* _Exercise instructions_: Please print the rows verbatim, from the start of the rows through the line containing "Ist WordPress wirklich kostenlos?", both ends included. Leave the pictures out of your answer.

* _Collection entries_:
══════

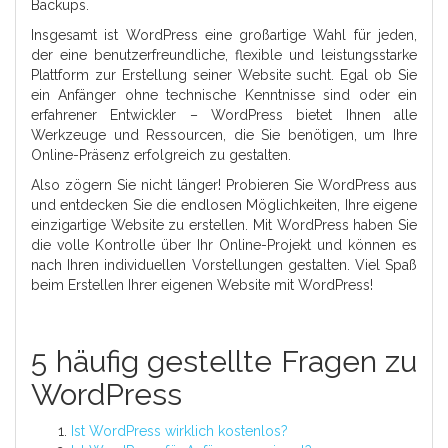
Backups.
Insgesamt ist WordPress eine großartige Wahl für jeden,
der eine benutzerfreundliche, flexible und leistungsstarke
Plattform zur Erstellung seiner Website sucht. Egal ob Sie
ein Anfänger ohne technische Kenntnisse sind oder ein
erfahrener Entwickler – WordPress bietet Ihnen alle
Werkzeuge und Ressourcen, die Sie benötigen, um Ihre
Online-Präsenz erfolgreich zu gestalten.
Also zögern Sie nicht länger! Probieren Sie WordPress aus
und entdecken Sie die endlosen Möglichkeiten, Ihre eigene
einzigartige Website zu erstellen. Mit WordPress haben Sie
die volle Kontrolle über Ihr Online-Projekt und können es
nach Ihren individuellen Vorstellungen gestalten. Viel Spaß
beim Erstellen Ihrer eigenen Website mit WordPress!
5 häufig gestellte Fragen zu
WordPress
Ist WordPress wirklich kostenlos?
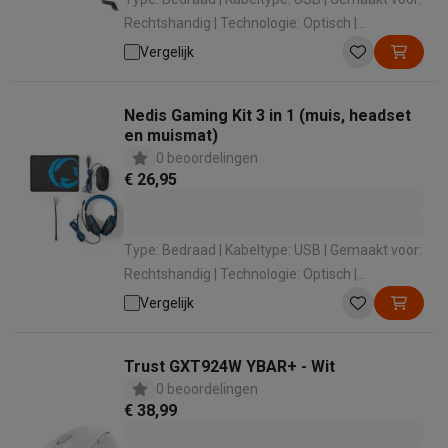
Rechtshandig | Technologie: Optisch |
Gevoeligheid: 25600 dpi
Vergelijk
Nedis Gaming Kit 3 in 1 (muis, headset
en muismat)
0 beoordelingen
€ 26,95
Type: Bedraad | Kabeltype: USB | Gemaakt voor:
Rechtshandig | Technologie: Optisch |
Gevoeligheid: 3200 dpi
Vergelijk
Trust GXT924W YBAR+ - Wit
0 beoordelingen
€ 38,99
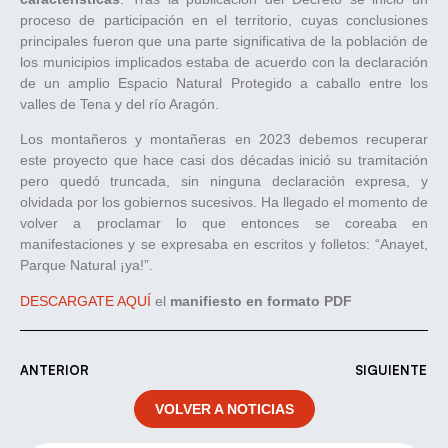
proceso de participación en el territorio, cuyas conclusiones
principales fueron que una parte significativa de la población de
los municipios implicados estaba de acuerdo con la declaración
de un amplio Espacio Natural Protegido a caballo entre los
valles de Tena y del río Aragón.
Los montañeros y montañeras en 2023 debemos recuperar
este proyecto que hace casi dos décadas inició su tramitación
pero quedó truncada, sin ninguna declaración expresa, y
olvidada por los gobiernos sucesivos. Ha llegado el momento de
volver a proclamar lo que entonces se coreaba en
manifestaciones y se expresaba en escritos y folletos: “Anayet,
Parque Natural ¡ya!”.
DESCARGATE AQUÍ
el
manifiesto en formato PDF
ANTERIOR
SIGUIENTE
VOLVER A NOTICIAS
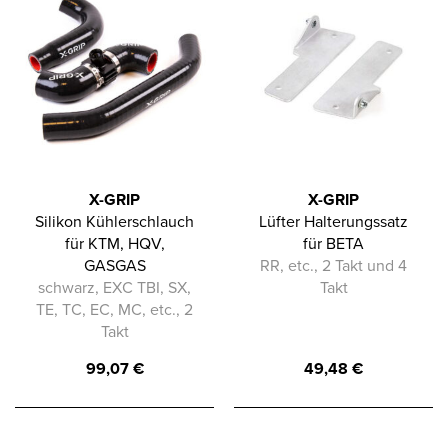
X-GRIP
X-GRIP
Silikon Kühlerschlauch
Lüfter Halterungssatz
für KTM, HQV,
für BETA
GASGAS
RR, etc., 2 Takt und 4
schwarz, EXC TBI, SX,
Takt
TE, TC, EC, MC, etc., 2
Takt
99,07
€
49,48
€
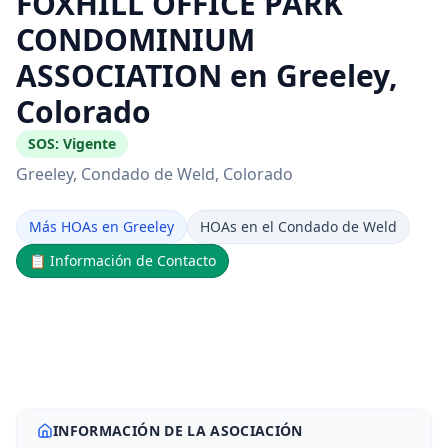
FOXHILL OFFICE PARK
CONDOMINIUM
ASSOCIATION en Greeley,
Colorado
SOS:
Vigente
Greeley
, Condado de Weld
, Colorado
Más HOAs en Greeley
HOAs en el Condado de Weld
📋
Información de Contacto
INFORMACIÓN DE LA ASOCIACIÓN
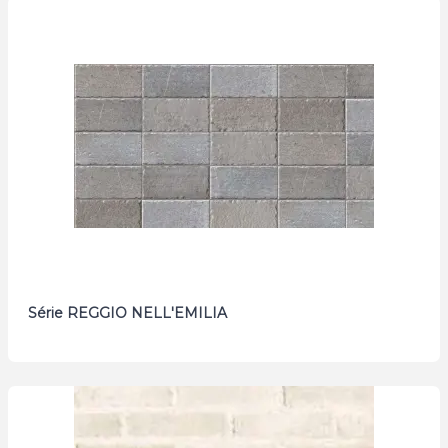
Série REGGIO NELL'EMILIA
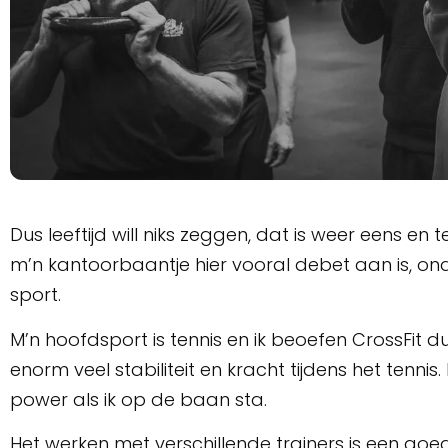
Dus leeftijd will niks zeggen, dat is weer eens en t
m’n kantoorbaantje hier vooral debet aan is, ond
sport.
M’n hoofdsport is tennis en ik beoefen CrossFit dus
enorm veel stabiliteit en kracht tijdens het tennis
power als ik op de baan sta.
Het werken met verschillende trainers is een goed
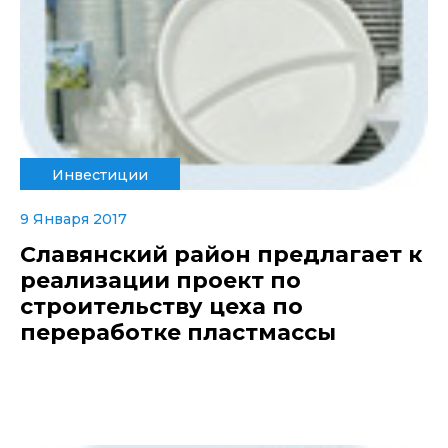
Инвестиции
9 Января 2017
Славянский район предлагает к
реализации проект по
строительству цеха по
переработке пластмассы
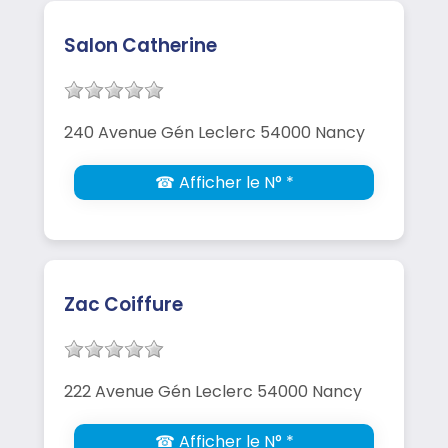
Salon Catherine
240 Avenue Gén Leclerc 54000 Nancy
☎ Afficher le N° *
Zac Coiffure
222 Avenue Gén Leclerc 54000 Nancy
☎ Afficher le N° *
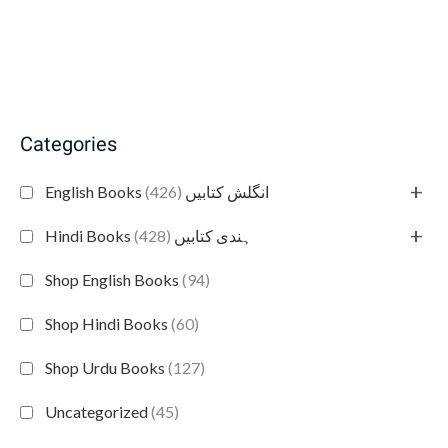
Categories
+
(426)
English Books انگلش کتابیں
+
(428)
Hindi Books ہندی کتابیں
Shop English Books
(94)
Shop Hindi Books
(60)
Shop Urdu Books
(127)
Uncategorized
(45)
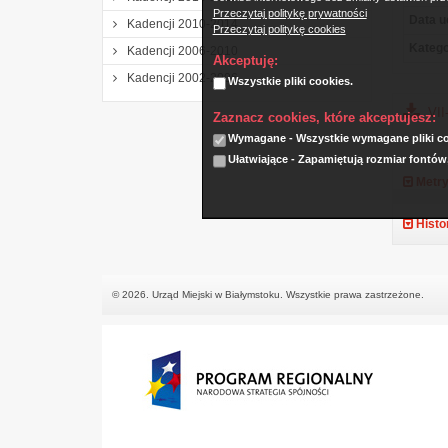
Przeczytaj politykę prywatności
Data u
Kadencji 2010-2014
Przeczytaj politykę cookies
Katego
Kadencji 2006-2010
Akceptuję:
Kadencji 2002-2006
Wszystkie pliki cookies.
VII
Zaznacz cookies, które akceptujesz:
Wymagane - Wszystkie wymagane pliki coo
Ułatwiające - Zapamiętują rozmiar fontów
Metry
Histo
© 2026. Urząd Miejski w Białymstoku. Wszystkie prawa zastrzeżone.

══════

* _Solution_:
Backups.
Insgesamt ist WordPress eine großartige Wahl für jeden,
der eine benutzerfreundliche, flexible und leistungsstarke
Plattform zur Erstellung seiner Website sucht. Egal ob Sie
ein Anfänger ohne technische Kenntnisse sind oder ein
erfahrener Entwickler – WordPress bietet Ihnen alle
Werkzeuge und Ressourcen, die Sie benötigen, um Ihre
Online-Präsenz erfolgreich zu gestalten.
Also zögern Sie nicht länger! Probieren Sie WordPress aus
und entdecken Sie die endlosen Möglichkeiten, Ihre eigene
einzigartige Website zu erstellen. Mit WordPress haben Sie
die volle Kontrolle über Ihr Online-Projekt und können es
nach Ihren individuellen Vorstellungen gestalten. Viel Spaß
beim Erstellen Ihrer eigenen Website mit WordPress!
5 häufig gestellte Fragen zu
WordPress
Ist WordPress wirklich kostenlos?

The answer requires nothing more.